For the visualization itself, the background uses the MeshRender class from the Tracer library to create a series of circular paths. Tracers follow these paths behind the scenes and, when two tracers are within a minimum distance of one another, a line is drawn between the two. As the the user plays more notes per second, the minimum distance determining these connections increases. As a result, as note density increases, the MeshRender begins to fill in the background.

On top of this I am drawing shapes that correspond to different pads throughout the kit, the part of the pad that is hit, and the velocity behind the note. I created the shapes by extending the Polygon2D and Ellipse classes from the toxiclibs library, creating my own DrumPolygon, SnarePolygon, DrumEllipse, and CymbalEllipseStack classes. All of these classes visualize things in slightly different ways, but share a few characteristics. The size and color of each one, when it is hit, is set relative to the velocity of the note. The size approaches the maximum set size, and the color approaches the maximum set brightness using HSB. The size and brightness then gradually lower with each frame, shrinking the shape back to its initial state.

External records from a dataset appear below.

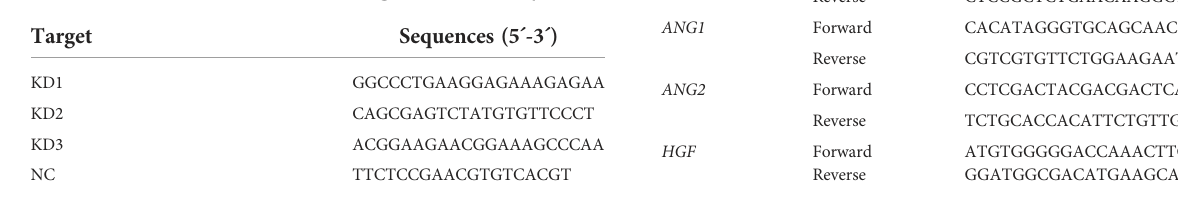
TABLE 1 Three COX4I2 siRNA and NC (Negative Control) sequences.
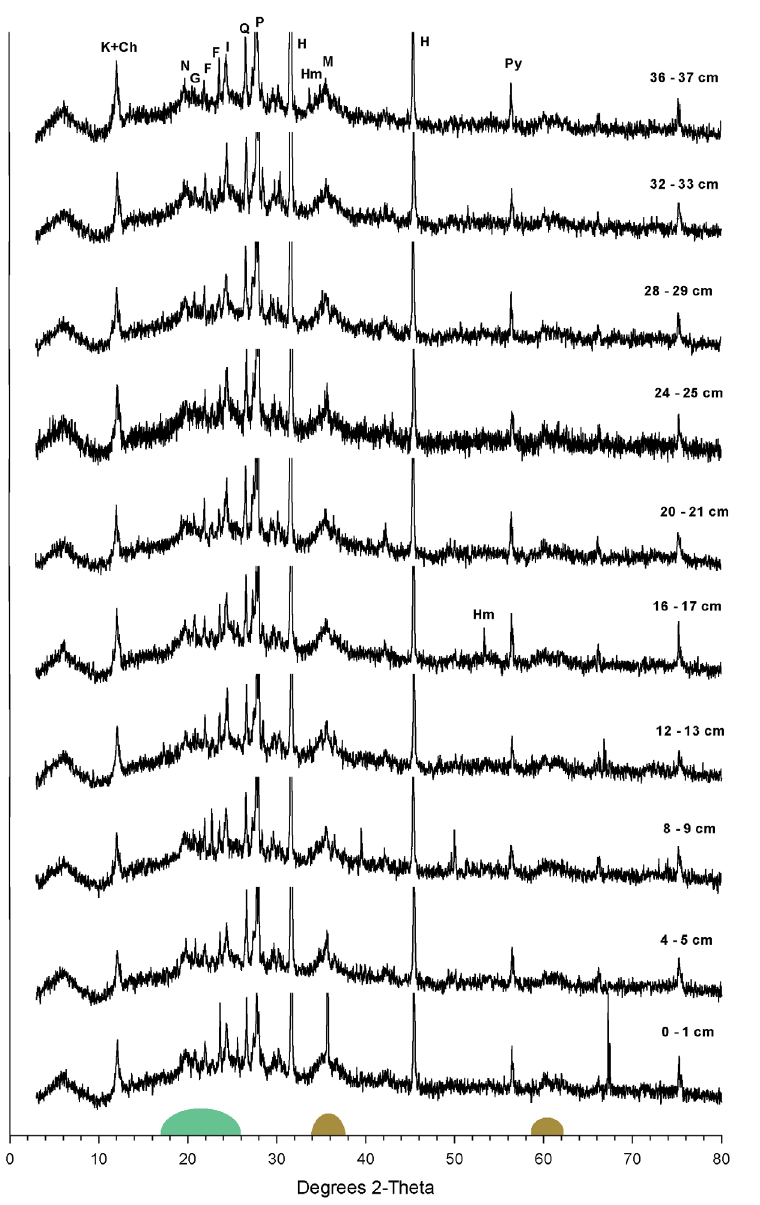
Figure 4. XRD pattern of the sediment core, K—kaolinite, Ch—chlorite, N—nontronite, G—goethite, F—feldspar, I—illite, Q—quartz, P—phillipsite, H—halite, Hm—hematite, M—magnetite, and Py—pyrite. Green shaded area represents amorphous opal, and brown represents poorly crystallized Fe- oxyhydroxide.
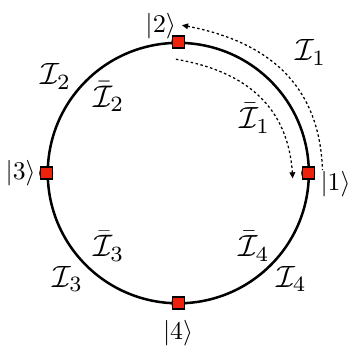
Figure 2 . T N model is quantum mechanics with periodic potential − cos( Nq ) on a circle with fundamental domain q ∈ [0 , 2 π ] . In the Born-Oppenheimer approximation, it is equivalent to N - site lattice model. In partition function, we sum only over periodic paths, corresponding to integer winding number topologies, but obviously, there are other saddles with fractional winding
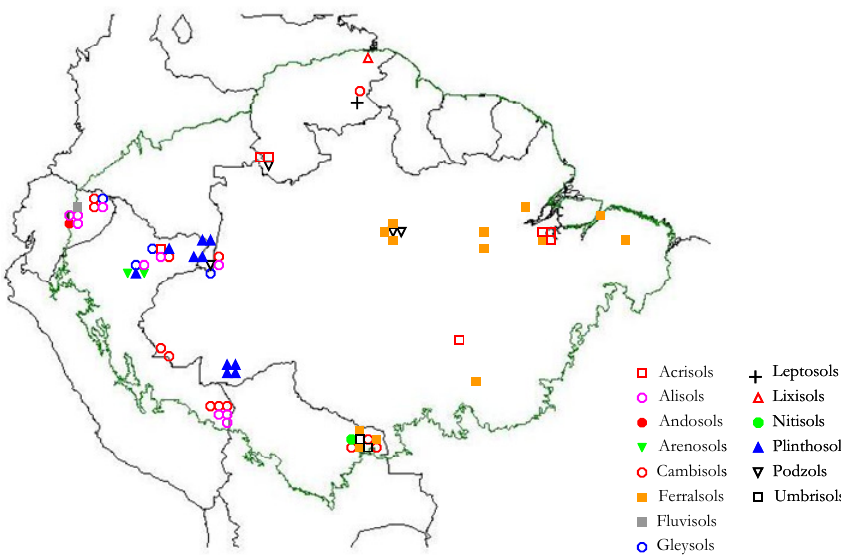
Fig. 1. Distribution of identified soil types across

Each shape represents the feeling behind the corresponding part of the kit. The polygons in the top corners represent the splashy, resonant nature of crashes. The ellipse on the bottom represents the dark, low tone that bubbles up and quickly dissipates. The snare in the middle deforms further and further as the time between hits increases, as the snare as often the centerpiece of any groove, the backbeat that everybody comes back to, and thus it becomes uncomfortable with long periods of nonuse. The combination of the mathematical mesh in the background and abstract shapes in the foreground represet the quantiative creativity that is percussion.